HARARE – Chikurubi Maximum Security Prison is facing a major outbreak of diarrhoea, TB and hepatitis B, an inmate has revealed in a High Court action.
Prisoner Tautai Dzodzo says the facility which was designed to carry 1,360 inmates currently has over 2,000 prisoners. At least 500 inmates share two toilets, but the prison complex has had no running water since November 8 following a power outage that has affected pumping.
“The shortage of water has resulted in an outbreak of serious diseases including diarrhoea, hepatitis B and tuberculosis. Regrettably, prison officials do not separate sick prisoners from the healthy ones,” Dodzo said in an affidavit filed at the Harare High Court on Monday, seeking an order for prison authorities to be compelled to improve conditions.
Prisoners are also at risk of contracting Covid-19 as they share crowded cells, with no social distancing being observed per World Health Organisation guidelines.
Cited as respondents are prisons boss Commissioner General Moses Chihobvu, justice minister Ziyambi Ziyambi, agriculture minister Anxious Masuka, finance minister Mthuli Ncube and the Zimbabwe Human Rights Commission.

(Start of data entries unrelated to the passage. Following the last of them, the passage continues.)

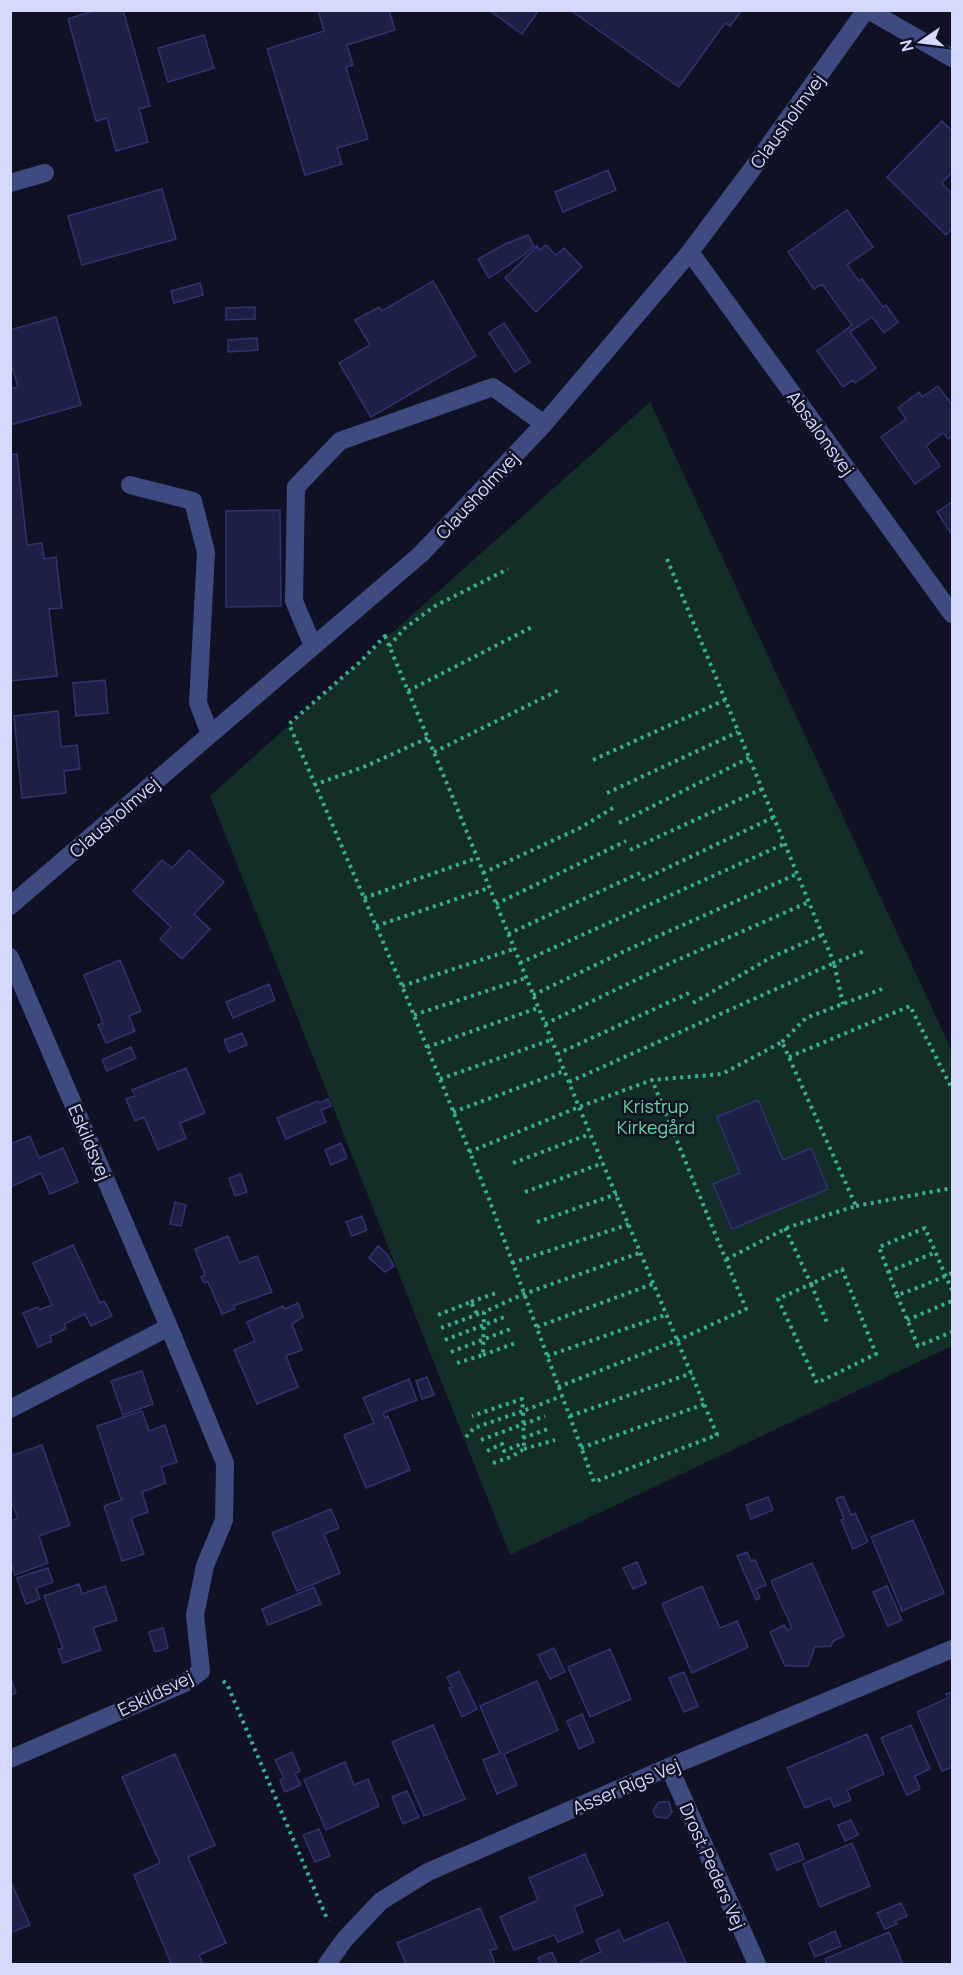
<svg xmlns="http://www.w3.org/2000/svg" width="963" height="1975" viewBox="0 0 963 1975" font-family="Manrope,sans-serif">
	<rect width="100%" height="100%" fill="#101124"/>
	<path fill="#132e27" d="M650,402l302,649v295l-442,209 -300,-759z"/>
	<path fill="#1d1f44" stroke="#30336f" stroke-width="1.5" d="M96,10h27l27,96 -11,3 9,33 -32,9 -9,-33 -11,3 -28,-102z
		M318,10h71l6,20 -48,15 6,20 -7,2 22,72 -31,9 5,16 -37,11 -38,-126 57,-18z
		M489,10h50l-17,24z
		M570,10h172l-12,16 -5,-3 -46,64z
		M204,35l10,33 -46,14 -10,-34z
		M942,121l10,10v41l-10,11 10,11v34l-6,7 -59,-58z
		M608,170l8,20 -53,22 -8,-20z
		M162,189l14,50 -94,26 -14,-49z
		M847,210l26,37 -26,18 12,16 3,-2 21,28 3,-2 12,17 -14,11 -12,-16 -22,15 26,36 -21,15 -2,-3 -10,7 -26,-36 35,-26 -30,-41 -8,5 -26,-37z
		M528,235l6,11 -10,9 -35,23 -11,-19 27,-15z
		M546,245l10,10 8,-7 18,19 -46,45 -31,-34 32,-32 3,4z
		M433,281l43,75 -105,61 -32,-54 31,-18 -15,-25 24,-13 3,4z
		M200,283l3,12 -29,8 -3,-12z
		M255,307v12l-29,1v-12z
		M56,317l25,88 -71,20v-36l8,-2 -8,-27v-30z
		M504,323l26,39 -15,10 -26,-39z
		M257,338l1,12 -30,2v-12z
		M938,386l14,19v31l-4,3 -5,-6 -17,13 14,20 -25,18 -34,-47 25,-18 -8,-11 21,-16 3,5z
		M17,454l10,91 15,-2 2,16 12,-2 6,51 -13,1 8,67 -47,5v-226z
		M952,502v33l-15,-23z
		M280,510l1,96 -55,1v-96z
		M105,680l3,33 -32,3 -3,-33z
		M58,711l3,36 16,-2 3,24 -16,2 2,22 -44,5 -8,-82z
		M189,850l35,32 -30,32 16,15 -28,30 -22,-20 11,-12 -38,-36 29,-31 10,8z
		M120,960l21,51 -12,5 6,15 -29,12 -8,-18 5,-2 -19,-48z
		M269,984l6,16 -42,18 -7,-16z
		M242,1033l5,12 -18,7 -5,-12z
		M131,1047l5,11 -29,13 -5,-11z
		M186,1068l19,45 -25,10 6,15 -28,12 -14,-33 -9,4 -9,-22 9,-3 -3,-6z
		M328,1099l3,7 -10,4 5,12 -40,17 -9,-21 41,-17 1,2z
		M758,1100l25,60 28,-12 17,41 -96,40 -19,-45 27,-11 -23,-56z
		M30,1136l9,22 24,-10 15,34 -28,12 -9,-21 -31,14v-43z
		M341,1143l6,15 -16,7 -6,-15z
		M241,1174l6,18 -12,4 -6,-18z
		M175,1202l11,3 -5,21 -11,-2z
		M362,1216l5,14 -15,6 -6,-14z
		M228,1236l11,27 18,-7 15,36 -39,14 2,3 -13,5 -14,-32 -4,1 -3,-6 4,-2 -10,-26z
		M73,1245l27,58 4,-2 8,15 -21,10 -6,-12 -21,10 2,5 -16,7 2,5 -14,6 -15,-34 15,-6 1,3 13,-5 -19,-42z
		M378,1246l9,8 7,12 -9,6 -16,-14z
		M298,1303l5,14 -11,7 10,26 -16,6 12,31 -41,17 -23,-54 21,-9 -8,-19 36,-16 2,3z
		M142,1371l11,33 -30,11 -12,-34z
		M427,1377l7,18 -12,4 -6,-18z
		M409,1379l8,21 -34,13 2,5 3,-2 22,54 -44,18 -22,-53 30,-12 -11,-25z
		M142,1411l7,20 16,-6 12,37 -16,5 5,16 -24,9 6,20 -17,6 13,36 -22,7 -18,-55 20,-7h-3l-24,-73z
		M42,1445l28,80 -31,11 9,27 -33,12 -4,-12 -1,-42 8,-3 -8,-20v-42z
		M843,1496l8,19 4,-2 13,29 -15,7 -12,-29 3,-1 -8,-20z
		M768,1497l5,13 -22,9 -5,-14z
		M331,1509l8,19 -15,6 16,39 -43,18 -25,-58z
		M913,1520l31,73 -42,18 -31,-74z
		M747,1552l4,9 4,-1 11,25 -10,4 4,9 -4,2 -19,-44z
		M637,1562l9,21 -13,6 -10,-21z
		M812,1563l32,73 -11,5 -2,5 -16,1 -7,19h-23l-15,-34 14,-7 3,5 5,-2 -21,-47z
		M48,1568l5,14 -17,6 4,11 -14,5 -9,-26z
		M79,1584l3,10 23,-8 12,34 -24,8 8,22 -38,13 -5,-14 5,-1 -19,-52z
		M702,1586l18,42 17,-7 11,26 -56,26 -30,-69z
		M887,1586l15,34 -14,6 -15,-34z
		M314,1587l7,17 -53,21 -6,-16z
		M163,1628l5,20 -13,4 -6,-20z
		M554,1648l11,24 -15,7 -12,-24z
		M610,1649l21,50 -41,18 -22,-50z
		M459,1671l18,38 -15,8 -13,-29 3,-1 -5,-10z
		M684,1672l14,34 -14,6 -15,-34z
		M10,1677l6,16 -6,2z
		M537,1681l21,49 -54,24 13,31 -20,9 -14,-34 17,-7 -20,-47z
		M952,1692v75l-10,4 -25,-59 31,-14 -2,-4z
		M582,1714l12,28 -15,7 -12,-28z
		M433,1725l32,74 -41,17 -32,-74z
		M911,1725l19,44 -15,7 5,13 -13,6 -26,-57z
		M867,1734l17,40 -37,16 4,10 -17,7 -4,-9 -25,10 -18,-40z
		M292,1752l8,19 -5,3 6,11 -16,7 -5,-12 4,-2 -9,-18z
		M175,1754l40,91 -27,12 38,86 -27,12 4,9h-36l4,-1 -37,-88 26,-12 -38,-86z
		M345,1762l9,23 14,-6 11,27 -53,24 -22,-50z
		M407,1791l12,26 -16,7 -11,-27z
		M659,1802h10l3,10 -5,6 -11,-1 -3,-7z
		M851,1820l7,15 -13,6 -7,-16z
		M319,1829l11,27 -15,6 -12,-27z
		M798,1843l6,16 -27,11 -7,-16z
		M852,1843l18,43 -50,21 -17,-43z
		M585,1854l18,41 -29,12 9,25 -25,10 -4,-7 -40,15 -14,-33 38,-17 -9,-22z
		M10,1880l20,45 -20,8z
		M901,1903l6,13 -12,5 2,3 -12,5 -8,-16z
		M480,1908l17,40 -7,3 5,13h-33l-1,-1 -4,1h-51l-9,-21z
		M668,1922l18,41 -104,1 -2,-3 21,-9 -5,-12 23,-10 5,11z
		M835,1931l6,15 -26,11 -6,-14z
		M889,1932l14,32h-76l-2,-5z
		M552,1952l5,12h-16l-3,-6z"/>
	<g fill="none" stroke-linecap="round" stroke-linejoin="round">
		<path stroke="#35b18b" stroke-width="4" stroke-dasharray="3 4.5" stroke-linecap="butt" d="M667,559l167,404 33,-13
			M385,636l68,162 126,309 138,328 -123,47 -105,-283 -87,-213 -113,-262 72,-63z
			M389,646l16,-18 30,-22 73,-37
			M408,691l126,-65
			M434,752l127,-63
			M593,760l132,-60
			M314,785l52,-19 62,-28
			M607,793l131,-61
			M619,823l130,-65
			M630,850l132,-61
			M483,873l97,-45 33,-20
			M642,880l132,-63
			M364,898l113,-40
			M496,904l130,-63
			M376,926l113,-38
			M508,934l132,-61
			M520,963l264,-119
			M402,986l112,-37
			M533,995l94,-45 170,-76
			M693,1003l77,-45 52,-23
			M414,1015l112,-37
			M545,1024l130,-63 134,-59
			M782,1042l24,-24 76,-29
			M427,1047l111,-39
			M557,1054l132,-61
			M789,1057l121,-51 42,83
			M440,1079l111,-39
			M569,1082l265,-119 9,41
			M453,1112l111,-41
			M469,1152l110,-45 73,-27 70,-6 60,-32 74,164 -67,21 -64,33
			M513,1163l77,-29
			M525,1192l78,-29
			M856,1206l96,-18
			M537,1222l80,-28
			M785,1228l26,56 -33,15 39,84 59,-29 -34,-85 -31,15 17,41
			M512,1263l118,-39
			M888,1272l48,-20
			M952,1273c-18,8 -36,16 -55,22l-18,-48 46,-19c9,21 18,42 27,62
			M897,1295l21,51 34,-14
			M471,1302l28,-10
			M438,1315l33,-13 6,12
			M907,1320l45,-19
			M537,1327l118,-44
			M441,1328l43,-16
			M445,1340l62,-24
			M451,1352l62,-24
			M483,1355l35,-13
			M547,1356l121,-42
			M457,1363l26,-8 1,-43 40,-18 118,-42
			M558,1387l120,-47 68,-31 -94,-229
			M570,1416l122,-43
			M466,1437l8,-9 49,-17 -1,-12 -50,17
			M523,1438l25,-9
			M481,1440l64,-24
			M581,1448l124,-44
			M524,1449l31,-9
			M487,1451l15,-7 2,7 20,-8
			M493,1463l18,-6 13,-8 -1,-38 39,-15
			M223,1681l4,3 101,237"/>
		<path stroke="#3d4b81" stroke-width="18" d="M868,10l84,48
			M10,183l35,-10
			M690,252l262,362
			M130,485l63,16 13,51 -8,151 12,31
			M313,646l-19,-45 2,-114 44,-46 153,-54 51,37
			M10,906l411,-352 123,-130 146,-172 60,-80 116,-162
			M10,957l159,370 56,136 -1,57 -19,46 -10,49 6,56 -16,12 -175,76
			M10,1409l159,-82
			M669,1767l88,197
			M327,1964l18,-25 36,-38 47,-29 241,-105 283,-118"/>
	</g>
	<g text-anchor="middle" dominant-baseline="central" stroke-width="5" stroke-linejoin="round" paint-order="stroke">
		<g font-size="18" fill="#d5dafd" stroke="#101124">
			<text transform="translate(787 121) rotate(-54)">Clausholmvej</text>
			<text transform="translate(821 433) rotate(54)">Absalonsvej</text>
			<text transform="translate(477 495) rotate(-47)">Clausholmvej</text>
			<text transform="translate(114 817) rotate(-41)">Clausholmvej</text>
			<text transform="translate(90 1142) rotate(67)">Eskildsvej</text>
			<text transform="translate(155 1693) rotate(-26)">Eskildsvej</text>
			<text transform="translate(626 1786) rotate(-23)">Asser Rigs Vej</text>
			<text transform="translate(713 1866) rotate(66)">Drost Peders Vej</text>
		</g>
		<g font-size="18" fill="#65daa0" stroke="#101124">
			<text x="656" y="1106">Kristrup<tspan x="656" dy="21">Kirkegård</tspan></text>
		</g>
	</g>
	<rect width="963" height="1975" fill="none" stroke="#d5dafd" stroke-width="24"/>
	<g transform="translate(921 42) rotate(256)" stroke="#101124" stroke-width="4.5" paint-order="stroke">
	<path d="M0-4.5L10 22L0 15L-10 22Z" fill="#d5dafd"/>
	<text y="-9" font-size="16" font-weight="bold" text-anchor="middle" fill="#d5dafd">N</text>
	</g>
</svg>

“The first respondent (Chinobvu) certainly does not feed us at Chikurubi Maximum Security Prison with the diet that is laid out in relevant regulations and Instruments linked to the Prisons Act,” Dodzo added in his application.
“That failure is therefore a violation of the law, an infringement that must now be rectified urgently given the heightened risk to health and welfare of prisoners that has emerged from the current water crisis.”
The prisoner is being represented by lawyers instructed by the Zimbabwe Human Rights NGO Forum.
Dodzo urgently wants prison authorities to put temporary measures in place to improve access to water which includes the deployment of mobile water bowsers, and for ill prisoners to be separated from the healthy ones.
He also wants Ncube ordered to immediately release funds for supplementary daily water supplies to the jail and the prison clinic to be fully stocked with all essential medicines and the requisite technology.
He told the High Court that inmates now rely on relatives to bring them drinking water.
Prisoners now fetch water from an open pond within the prison complex for all other purposes, the court heard.